It used to be that we were pretty smug about how special we humans were - we were at the center of the universe with everything else circling us, and we were also lords of creation, far removed from all the animal kingdom. We are still special, no doubt, but just how special is harder to assess. That doesn't keep astrobiologists from trying. Astrobiology is the study of life in space, and has been criticized for being all about stuff we don't even know exists. Life seems to crowd into just about every niche in our own world, but elsewhere, it's just too hard to say right now, but it is not too early to ask good questions and think about how to get answers. In _The Living Cosmos: Our Search for Life in the Universe_ (Random House), Chris Impey, a professor of astronomy, has laid out the history of our understanding of cosmology, and has summarized the intelligent speculation that scientists have brought on a peculiar realm of inquiry. His book is clearly written, covering even difficult cosmology in jocular, vivid analogies.
Guesswork about extraterrestrial life has continued for centuries, but we do now have evidence from different fields that the existence of extraterrestrial life may not simply be speculation. For one thing, we know that there are indeed planets orbiting other suns. Impey spends a chapter describing just how astronomers have spotted these planets. There is looking outside the solar system, and then there is looking at our own planet with a view to seeing what life on it is really like. We take for granted the plants that get energy from the sun, and the animals like ourselves that get energy from those plants, but only recently has it become clear that even on Earth, things don't always have to be that way. "Extremophiles" is the term we use for microbes that can live in extreme environments, though as Impey points out, that's an anthropocentric term, because these "extreme" environments are normal for those microbes, and our own environment would be extreme to them; and anyway, given the original microbes that started life billions of years ago, we ourselves are descendants of microbes that thrived in inferno-type heat. Extreme living situations we know from our own Earth can be just the place for certain microbes to live, but can it be (as in our case) that on other worlds they can be a foundation for evolution to build more complicated animals? And if those more complicated animals have evolved intelligence, Where Are They? This is the great question posed by Enrico Fermi. If there are plenty of other worlds which have evolved intelligence, and plenty of time during which the intelligent beings could have visited us or sent us a message, what does it mean that this has yet to happen? Impey proceeds from considering the Fermi paradox to an overview of the famous Drake Equation, which calculates the possibility of intelligent life elsewhere, and would give an accurate percentage chance, if we just knew all the variables. We are learning some of them, but there are still too many mysteries. No one knows.

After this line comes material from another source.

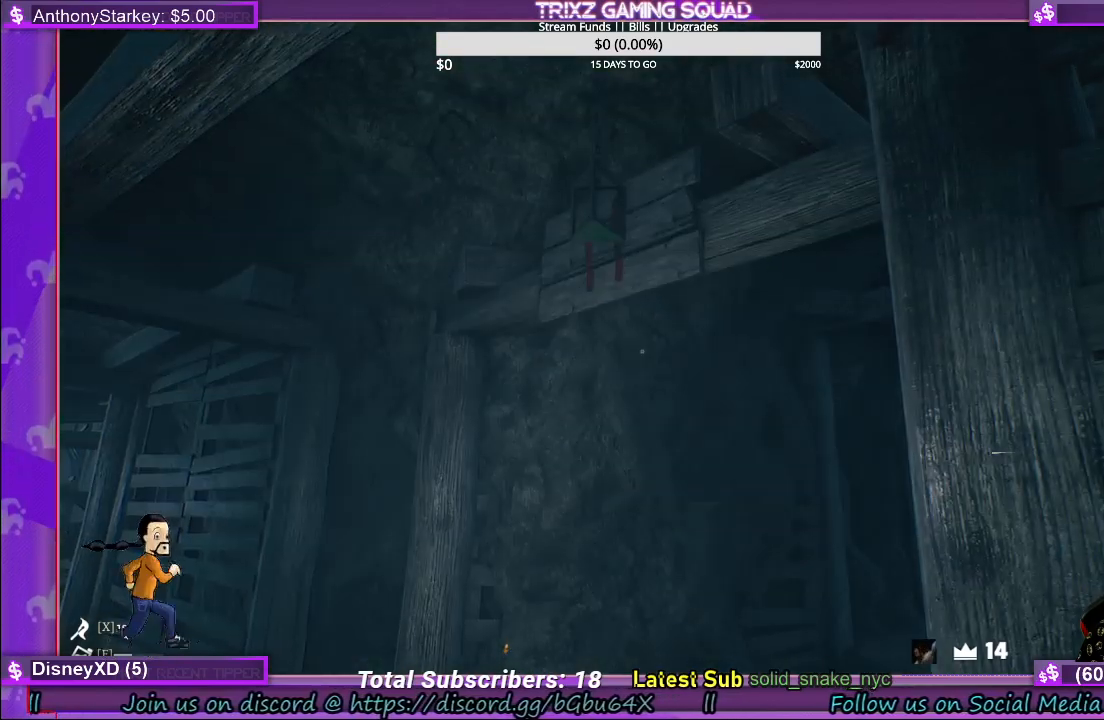
{"keys": ["w"], "mouse": [], "events": [[467, "w", "down"]]}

Nonetheless, we cannot help thinking about life out there, and hunting for it, especially via the SETI project looking for radio signals from extraterrestrial broadcasters. Buckminster Fuller wrote, "Sometimes I think we're alone. Sometimes I think we're not. In either case, the thought is staggering." The ancient Greeks speculated about life in other parts of the universe, and so do we, only we are doing it though our culture's scientific lenses. "Is there a God?" used to be the great philosophical question, to which almost everyone has an answer and no one can prove that the answer is correct. "Is there life elsewhere?" has become in some ways more pertinent to our times, because at least to that profound question there might someday be a scientific answer. In the continuing silence, however, we have only our questions, questions which, as Impey reminds us, tell us more about ourselves than about any other life forms out there.